Wakil Ketua DPR dari Partai Gerindra, Fadli Zon meragukan kinerja yang ditunjukkan Komisi Pemberantasan Korupsi (KPK) dalam menangani kasus dugaan korupsi pembelian sebagian lahan Rumah Sakit Sumber Waras. Bahkan dirinya tidak tahu, apakah KPK pura-pura bodoh atau mungkin sebaliknya memang sesungguhnya bodoh dalam menyelidiki kasus tersebut.
"Hasil audit BPK(Badan Pemeriksa Keuangan) itu harus dikatakan benar, kalau misalkan salah, hasil audit itu harus dibuktikan di pengadilan. Saya tidak tahu apakah KPK ini pura-pura bodoh atau memang bodoh benaran," kata Fadli Zon dalam diskusi yang bertajuk 'Mencari Sumber yang Waras' di Warung Daun Cikini, Jakarta Pusat, Sabtu(18/6/2016).
Kata salah seorang kepercayaan Prabowo Subianto tersebut, hasil audit BPK yang menunjukkan ada kerugian negara sebesar Rp191 miliar sudah bisa membuktikan bahwa ada pelanggaran hukum dalam kasus tersebut. Tetapi ia heran, KPK dalam hal ini justru berani mengatakan bahwa hasil yang disampaikan BPK melalui audit investigatif tersebut tidak menemukan pelanggaran hukum.
"Kalau saya lihat ada yang abaikan audit BPK. Ini KPK seperti bukan lembaga yudisial," kata Fadli.
Lebih lanjut ,Wakil Ketua Partai Gerakan Indonesia Rakyat (Gerindra) ini juga mengaku ada kejanggalan yang terjadi dalam kesimpulan KPK. Dia melihat KPK mengesampingkan hasil audit BPK lalu mengutamakan pendapat para ahli.
"Sejak kapan kerugian negara bisa dianulir oleh keterangan ahli. Audit BPK harus diterima apa adanya, ini akan mendatangkan persoalan hukum dan ketatanegaraan," katanya.
Dia menegaskan bahwa untuk menagaudit kerugian negara dalam kasus tersebut, BPK sudah menggunakan dua Perpres.
"Ada perpres 71 Tahun 2012 yang jadi dasar. Kemudian ada perpres 40 Tahun 2014. Dalam temuan BPK menggunakan keduanya," terangnya.

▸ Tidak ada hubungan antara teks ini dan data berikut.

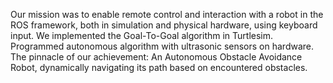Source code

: Our mission was to enable remote control and interaction with a robot in the ROS framework, both in simulation and physical hardware, using keyboard input.
We implemented the Goal-To-Goal algorithm in Turtlesim. Programmed autonomous algorithm with ultrasonic sensors on hardware.
The pinnacle of our achievement: An Autonomous Obstacle Avoidance Robot, dynamically navigating its path based on encountered obstacles.
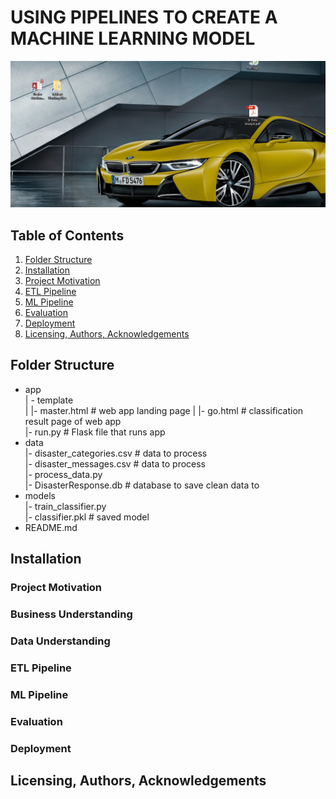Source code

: # USING PIPELINES TO CREATE A MACHINE LEARNING MODEL
![](https://github.com/ekleen77/Lesson3/blob/main/Capture.PNG?raw=true)

## Table of Contents
1. [Folder Structure](#FolderStructure)
2. [Installation](#Installation)
3. [Project Motivation](#Project)
4. [ETL Pipeline](#ETLPipeline)
5. [ML Pipeline](#MLPipeline)
6. [Evaluation](#Evaluation)
7. [Deployment](#Deployment)
8. [Licensing, Authors, Acknowledgements](#License)

## <a name="FolderStructure"></a>Folder Structure
-   app  
    | - template  
    | |- master.html    # web app landing page
    | |- go.html    # classification result page of web app  
    |- run.py    # Flask file that runs app
-   data  
    |- disaster_categories.csv # data to process  
    |- disaster_messages.csv # data to process  
    |- process_data.py  
    |- DisasterResponse.db # database to save clean data to
-   models  
    |- train_classifier.py  
    |- classifier.pkl # saved model
-   README.md

## <a name="Installation"></a>Installation

### <a name="Project"></a>Project Motivation

### <a name="BusinessUnderstanding"></a>Business Understanding

### <a name="DataUnderstanding"></a>Data Understanding

### <a name="ETLPipeline"></a>ETL Pipeline

### <a name="MLPipeline"></a>ML Pipeline

### <a name="Evaluation"></a>Evaluation

### <a name="Deployment"></a>Deployment

## <a name="License"></a>Licensing, Authors, Acknowledgements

Sebelumnya Ketua KPK Agus Rahardjo menegaskan sejauh ini belum ada indikasi kuat kerugian negara dalam kasus pembelian lahan RS Sumber Waras. Meski begitu, kasus tersebut ditegaskan Agus belum dihentikan karena KPK akan mengundang BPK untuk berkomunilasi dengan penyidik KPK terkait penyelidikan kasus yang diduga melibatkan Gubernur DKI Jakarta Basuki Tjahaja Purnama atau Ahok.
"Data BPK belum cukup indikasi kerugian negara. Jadi penyidik kami tidak menemukan perbuatan melawan hukumnya, nah oleh karena itu jalan satu-satunya kita lebih baik mengundang BPK, ketemu dengan penyidik kami," kata Agus di sela Rapat Dengar Pendapat (RDP) dengan komisi III DPR di Kompleks Parlemen, Senayan, Jakarta, Selasa (14/6/2016).
Agus menjelaskan proses pengusutan kasus ini KPK berlangsung lama karena perlu pendapat ahli. Dia mengaku ada beberapa ahli yang didatangkan KPK misalnya dari UI, UGM, dan MAPI.
"Mengundang itu, dan menyandingkan dengan temuan-temuan BPK. Nah tapi kami perlu hati-hati tidak semua saran kita putuskan iya. Makanya tadi saya bilang mau ketemu lagi dengan satu instansi, itu kita pengen undang BPK untuk ketemu dengan penyidik kita," kata Agus.